* [Task statement]: Extract all of the data and reproduce it precisely.

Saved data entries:
○ ○ ○ ○ ○
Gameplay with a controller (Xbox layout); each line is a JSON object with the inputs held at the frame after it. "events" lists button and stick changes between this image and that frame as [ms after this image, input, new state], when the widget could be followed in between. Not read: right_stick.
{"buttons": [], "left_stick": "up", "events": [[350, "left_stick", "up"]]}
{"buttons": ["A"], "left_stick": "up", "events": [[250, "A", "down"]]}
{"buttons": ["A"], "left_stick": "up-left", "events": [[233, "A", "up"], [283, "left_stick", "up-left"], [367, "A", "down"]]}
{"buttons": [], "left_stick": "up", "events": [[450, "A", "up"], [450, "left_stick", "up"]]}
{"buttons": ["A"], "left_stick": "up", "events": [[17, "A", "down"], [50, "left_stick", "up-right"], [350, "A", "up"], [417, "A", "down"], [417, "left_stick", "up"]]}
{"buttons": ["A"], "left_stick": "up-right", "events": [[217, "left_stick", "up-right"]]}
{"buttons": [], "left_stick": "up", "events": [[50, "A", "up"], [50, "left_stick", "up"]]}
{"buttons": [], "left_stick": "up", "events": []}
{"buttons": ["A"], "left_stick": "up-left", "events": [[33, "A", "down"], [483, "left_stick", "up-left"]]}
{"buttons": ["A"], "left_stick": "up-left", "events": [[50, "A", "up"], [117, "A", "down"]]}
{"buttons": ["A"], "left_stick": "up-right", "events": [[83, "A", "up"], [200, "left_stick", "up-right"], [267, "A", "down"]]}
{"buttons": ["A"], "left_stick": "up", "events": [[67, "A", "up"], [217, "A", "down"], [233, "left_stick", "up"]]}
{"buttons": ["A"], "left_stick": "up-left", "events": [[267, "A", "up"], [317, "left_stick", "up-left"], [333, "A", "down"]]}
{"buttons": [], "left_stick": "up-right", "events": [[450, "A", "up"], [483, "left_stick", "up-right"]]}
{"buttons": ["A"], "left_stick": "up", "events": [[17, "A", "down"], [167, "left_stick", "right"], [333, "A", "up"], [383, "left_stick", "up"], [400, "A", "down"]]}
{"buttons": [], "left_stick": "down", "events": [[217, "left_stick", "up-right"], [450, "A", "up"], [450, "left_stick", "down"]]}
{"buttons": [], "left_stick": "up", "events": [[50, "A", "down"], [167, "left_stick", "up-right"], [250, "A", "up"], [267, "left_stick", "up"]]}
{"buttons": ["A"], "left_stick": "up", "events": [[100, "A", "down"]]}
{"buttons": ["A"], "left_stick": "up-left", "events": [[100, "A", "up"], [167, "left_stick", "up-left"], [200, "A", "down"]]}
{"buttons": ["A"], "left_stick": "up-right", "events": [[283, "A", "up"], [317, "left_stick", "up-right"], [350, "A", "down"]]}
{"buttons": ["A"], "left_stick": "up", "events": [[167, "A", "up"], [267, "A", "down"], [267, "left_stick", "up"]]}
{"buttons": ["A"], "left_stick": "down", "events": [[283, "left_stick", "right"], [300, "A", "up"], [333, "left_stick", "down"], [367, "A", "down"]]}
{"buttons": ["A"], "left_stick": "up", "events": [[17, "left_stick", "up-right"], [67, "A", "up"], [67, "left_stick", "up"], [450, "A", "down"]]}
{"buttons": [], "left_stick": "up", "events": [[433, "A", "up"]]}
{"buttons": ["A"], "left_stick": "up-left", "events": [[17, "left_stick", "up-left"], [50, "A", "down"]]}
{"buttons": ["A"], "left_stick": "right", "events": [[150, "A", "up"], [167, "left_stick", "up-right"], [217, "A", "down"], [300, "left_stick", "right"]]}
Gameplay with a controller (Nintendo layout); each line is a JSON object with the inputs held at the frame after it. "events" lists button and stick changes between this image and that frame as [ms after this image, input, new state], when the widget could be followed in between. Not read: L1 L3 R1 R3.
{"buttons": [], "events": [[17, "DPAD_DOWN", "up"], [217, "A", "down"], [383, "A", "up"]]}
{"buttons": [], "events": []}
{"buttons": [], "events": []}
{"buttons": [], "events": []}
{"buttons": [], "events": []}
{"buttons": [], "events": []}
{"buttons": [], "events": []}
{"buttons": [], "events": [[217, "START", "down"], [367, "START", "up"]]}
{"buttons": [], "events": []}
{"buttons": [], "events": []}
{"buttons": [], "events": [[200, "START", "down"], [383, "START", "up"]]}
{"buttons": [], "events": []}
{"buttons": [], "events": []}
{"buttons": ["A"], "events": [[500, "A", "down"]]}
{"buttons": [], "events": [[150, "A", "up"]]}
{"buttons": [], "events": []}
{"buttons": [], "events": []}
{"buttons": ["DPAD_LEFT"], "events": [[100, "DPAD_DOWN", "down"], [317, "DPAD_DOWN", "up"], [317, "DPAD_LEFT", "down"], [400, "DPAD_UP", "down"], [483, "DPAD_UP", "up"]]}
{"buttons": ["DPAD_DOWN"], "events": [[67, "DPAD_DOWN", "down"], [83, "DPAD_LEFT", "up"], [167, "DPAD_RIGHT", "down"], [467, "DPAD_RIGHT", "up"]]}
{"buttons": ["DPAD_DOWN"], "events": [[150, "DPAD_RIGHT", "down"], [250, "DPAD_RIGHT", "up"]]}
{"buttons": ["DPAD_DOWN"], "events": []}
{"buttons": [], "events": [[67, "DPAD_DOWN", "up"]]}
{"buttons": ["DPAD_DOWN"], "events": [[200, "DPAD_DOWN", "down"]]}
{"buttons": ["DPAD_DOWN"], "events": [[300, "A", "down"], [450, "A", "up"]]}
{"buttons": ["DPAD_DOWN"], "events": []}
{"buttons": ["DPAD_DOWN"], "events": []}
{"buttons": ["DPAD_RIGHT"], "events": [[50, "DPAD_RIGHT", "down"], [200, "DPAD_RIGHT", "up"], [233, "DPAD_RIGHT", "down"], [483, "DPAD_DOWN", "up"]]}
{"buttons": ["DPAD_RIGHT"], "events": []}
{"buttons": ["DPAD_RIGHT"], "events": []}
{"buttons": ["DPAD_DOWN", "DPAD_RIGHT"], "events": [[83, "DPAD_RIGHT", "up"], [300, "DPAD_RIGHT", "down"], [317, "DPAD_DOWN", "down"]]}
○ ○ ○ ○ ○
* [Answer to this task]:
Gameplay with a controller (Xbox layout); each line is a JSON object with the inputs held at the frame after it. "events" lists button and stick changes between this image and that frame as [ms after this image, input, new state], when the widget could be followed in between. Not read: right_stick.
{"buttons": [], "left_stick": "up", "events": [[350, "left_stick", "up"]]}
{"buttons": ["A"], "left_stick": "up", "events": [[250, "A", "down"]]}
{"buttons": ["A"], "left_stick": "up-left", "events": [[233, "A", "up"], [283, "left_stick", "up-left"], [367, "A", "down"]]}
{"buttons": [], "left_stick": "up", "events": [[450, "A", "up"], [450, "left_stick", "up"]]}
{"buttons": ["A"], "left_stick": "up", "events": [[17, "A", "down"], [50, "left_stick", "up-right"], [350, "A", "up"], [417, "A", "down"], [417, "left_stick", "up"]]}
{"buttons": ["A"], "left_stick": "up-right", "events": [[217, "left_stick", "up-right"]]}
{"buttons": [], "left_stick": "up", "events": [[50, "A", "up"], [50, "left_stick", "up"]]}
{"buttons": [], "left_stick": "up", "events": []}
{"buttons": ["A"], "left_stick": "up-left", "events": [[33, "A", "down"], [483, "left_stick", "up-left"]]}
{"buttons": ["A"], "left_stick": "up-left", "events": [[50, "A", "up"], [117, "A", "down"]]}
{"buttons": ["A"], "left_stick": "up-right", "events": [[83, "A", "up"], [200, "left_stick", "up-right"], [267, "A", "down"]]}
{"buttons": ["A"], "left_stick": "up", "events": [[67, "A", "up"], [217, "A", "down"], [233, "left_stick", "up"]]}
{"buttons": ["A"], "left_stick": "up-left", "events": [[267, "A", "up"], [317, "left_stick", "up-left"], [333, "A", "down"]]}
{"buttons": [], "left_stick": "up-right", "events": [[450, "A", "up"], [483, "left_stick", "up-right"]]}
{"buttons": ["A"], "left_stick": "up", "events": [[17, "A", "down"], [167, "left_stick", "right"], [333, "A", "up"], [383, "left_stick", "up"], [400, "A", "down"]]}
{"buttons": [], "left_stick": "down", "events": [[217, "left_stick", "up-right"], [450, "A", "up"], [450, "left_stick", "down"]]}
{"buttons": [], "left_stick": "up", "events": [[50, "A", "down"], [167, "left_stick", "up-right"], [250, "A", "up"], [267, "left_stick", "up"]]}
{"buttons": ["A"], "left_stick": "up", "events": [[100, "A", "down"]]}
{"buttons": ["A"], "left_stick": "up-left", "events": [[100, "A", "up"], [167, "left_stick", "up-left"], [200, "A", "down"]]}
{"buttons": ["A"], "left_stick": "up-right", "events": [[283, "A", "up"], [317, "left_stick", "up-right"], [350, "A", "down"]]}
{"buttons": ["A"], "left_stick": "up", "events": [[167, "A", "up"], [267, "A", "down"], [267, "left_stick", "up"]]}
{"buttons": ["A"], "left_stick": "down", "events": [[283, "left_stick", "right"], [300, "A", "up"], [333, "left_stick", "down"], [367, "A", "down"]]}
{"buttons": ["A"], "left_stick": "up", "events": [[17, "left_stick", "up-right"], [67, "A", "up"], [67, "left_stick", "up"], [450, "A", "down"]]}
{"buttons": [], "left_stick": "up", "events": [[433, "A", "up"]]}
{"buttons": ["A"], "left_stick": "up-left", "events": [[17, "left_stick", "up-left"], [50, "A", "down"]]}
{"buttons": ["A"], "left_stick": "right", "events": [[150, "A", "up"], [167, "left_stick", "up-right"], [217, "A", "down"], [300, "left_stick", "right"]]}
Gameplay with a controller (Nintendo layout); each line is a JSON object with the inputs held at the frame after it. "events" lists button and stick changes between this image and that frame as [ms after this image, input, new state], when the widget could be followed in between. Not read: L1 L3 R1 R3.
{"buttons": [], "events": [[17, "DPAD_DOWN", "up"], [217, "A", "down"], [383, "A", "up"]]}
{"buttons": [], "events": []}
{"buttons": [], "events": []}
{"buttons": [], "events": []}
{"buttons": [], "events": []}
{"buttons": [], "events": []}
{"buttons": [], "events": []}
{"buttons": [], "events": [[217, "START", "down"], [367, "START", "up"]]}
{"buttons": [], "events": []}
{"buttons": [], "events": []}
{"buttons": [], "events": [[200, "START", "down"], [383, "START", "up"]]}
{"buttons": [], "events": []}
{"buttons": [], "events": []}
{"buttons": ["A"], "events": [[500, "A", "down"]]}
{"buttons": [], "events": [[150, "A", "up"]]}
{"buttons": [], "events": []}
{"buttons": [], "events": []}
{"buttons": ["DPAD_LEFT"], "events": [[100, "DPAD_DOWN", "down"], [317, "DPAD_DOWN", "up"], [317, "DPAD_LEFT", "down"], [400, "DPAD_UP", "down"], [483, "DPAD_UP", "up"]]}
{"buttons": ["DPAD_DOWN"], "events": [[67, "DPAD_DOWN", "down"], [83, "DPAD_LEFT", "up"], [167, "DPAD_RIGHT", "down"], [467, "DPAD_RIGHT", "up"]]}
{"buttons": ["DPAD_DOWN"], "events": [[150, "DPAD_RIGHT", "down"], [250, "DPAD_RIGHT", "up"]]}
{"buttons": ["DPAD_DOWN"], "events": []}
{"buttons": [], "events": [[67, "DPAD_DOWN", "up"]]}
{"buttons": ["DPAD_DOWN"], "events": [[200, "DPAD_DOWN", "down"]]}
{"buttons": ["DPAD_DOWN"], "events": [[300, "A", "down"], [450, "A", "up"]]}
{"buttons": ["DPAD_DOWN"], "events": []}
{"buttons": ["DPAD_DOWN"], "events": []}
{"buttons": ["DPAD_RIGHT"], "events": [[50, "DPAD_RIGHT", "down"], [200, "DPAD_RIGHT", "up"], [233, "DPAD_RIGHT", "down"], [483, "DPAD_DOWN", "up"]]}
{"buttons": ["DPAD_RIGHT"], "events": []}
{"buttons": ["DPAD_RIGHT"], "events": []}
{"buttons": ["DPAD_DOWN", "DPAD_RIGHT"], "events": [[83, "DPAD_RIGHT", "up"], [300, "DPAD_RIGHT", "down"], [317, "DPAD_DOWN", "down"]]}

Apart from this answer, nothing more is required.